"It won't be much," he said to Mr. Woodhouse, when he was discussing ways and means with him, "for I intend Montagu to go to Winchester and New College, and of course Edmund, should he go into the navy, will need a considerable allowance for years to come. But whatever there is, that they are to have, and, above all, I beg you to make it perfectly clear to Miss Esperance that she need be under no apprehension as to their future."

For the sake of "Archie's boys" Mr. Wycherly even bethought him of old friends from whose kindly questioning eyes he would fain have hidden. Insensibly, too, he accustomed himself to dwell fondly upon the past, that pleasant past once so full of success, of dignity, and of the intellectual honours so dear to him; that happy time preceding those dark years of weakness and shame and mental degradation.

Thus he found himself telling Montagu all about William of Wykeham of pious memory: of the "Founder's Crozier" and the "Great West Window," and of the Warden's library at New College where they keep the Founder's Jewel. Day by day Montagu would revert to these entrancing topics till Oxford rivalled even Troy in his affections, and the knowledge that he himself was destined one day to go and live in this wonderful place gave an even greater zeal to his studies than before.

Moreover, pictures of this same Oxford were found in boxes stored away, and were brought forth and, at Montagu's request, hung up, till what with books and what with engravings there was hardly an inch of drab-coloured wall to be seen.

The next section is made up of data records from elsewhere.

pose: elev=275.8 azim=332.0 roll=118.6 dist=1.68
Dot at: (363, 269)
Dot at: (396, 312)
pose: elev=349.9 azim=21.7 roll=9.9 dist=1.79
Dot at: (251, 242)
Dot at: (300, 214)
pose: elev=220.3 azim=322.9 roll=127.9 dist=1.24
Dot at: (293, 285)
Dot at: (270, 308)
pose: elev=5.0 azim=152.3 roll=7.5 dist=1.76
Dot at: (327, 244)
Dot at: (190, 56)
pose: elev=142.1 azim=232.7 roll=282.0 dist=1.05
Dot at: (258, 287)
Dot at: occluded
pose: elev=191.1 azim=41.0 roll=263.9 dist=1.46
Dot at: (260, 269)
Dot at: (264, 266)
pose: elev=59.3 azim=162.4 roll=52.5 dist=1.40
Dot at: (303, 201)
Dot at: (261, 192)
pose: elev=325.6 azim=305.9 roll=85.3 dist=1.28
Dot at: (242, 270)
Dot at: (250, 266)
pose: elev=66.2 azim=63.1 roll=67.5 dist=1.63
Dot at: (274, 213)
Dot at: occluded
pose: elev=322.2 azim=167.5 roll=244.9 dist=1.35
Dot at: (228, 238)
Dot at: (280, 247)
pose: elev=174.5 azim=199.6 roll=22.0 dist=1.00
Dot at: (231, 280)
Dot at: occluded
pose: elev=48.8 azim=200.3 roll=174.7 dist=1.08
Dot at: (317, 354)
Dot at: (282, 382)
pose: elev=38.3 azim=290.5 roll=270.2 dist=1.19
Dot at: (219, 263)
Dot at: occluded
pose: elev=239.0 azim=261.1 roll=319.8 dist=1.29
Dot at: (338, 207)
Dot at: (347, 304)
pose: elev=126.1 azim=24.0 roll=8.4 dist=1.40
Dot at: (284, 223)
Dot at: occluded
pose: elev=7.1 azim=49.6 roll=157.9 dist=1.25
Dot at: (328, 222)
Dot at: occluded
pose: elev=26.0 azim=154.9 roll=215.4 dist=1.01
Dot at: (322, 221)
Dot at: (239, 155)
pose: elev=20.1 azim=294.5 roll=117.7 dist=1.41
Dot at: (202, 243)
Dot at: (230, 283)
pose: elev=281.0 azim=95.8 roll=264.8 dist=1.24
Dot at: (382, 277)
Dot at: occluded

As to the matter of breakfast—Elsa was so piteous in her account of how that meal was neglected by Mr. Wycherly, and he proclaimed his loneliness in such moving terms, that Miss Esperance came to the conclusion that he was really far more in need of her supervision than the little boys, and it ended in their breakfasting together in his room at eight o'clock, and Mr. Wycherly, on the morning that initiated this new arrangement, was as nervous and excited as an undergraduate who expects "ladies to lunch" in his rooms for the first time.

CHAPTER VIII

EDMUND RECHRISTENS MR. WYCHERLY

"Time was," the golden head

Irrevocably said;

"But time which none can bind,

While flowing fast away, leaves love behind."

R.L.S.

"It is just a year to-day since the children came," said Miss Esperance, smiling across the table at Mr. Wycherly, as they sat together at breakfast in his room.

"In some ways," he replied thoughtfully, "it seems as though they must always have been here: it is impossible to conceive of life without them—now. In others, the time has gone so fast that it might be but yesterday they came."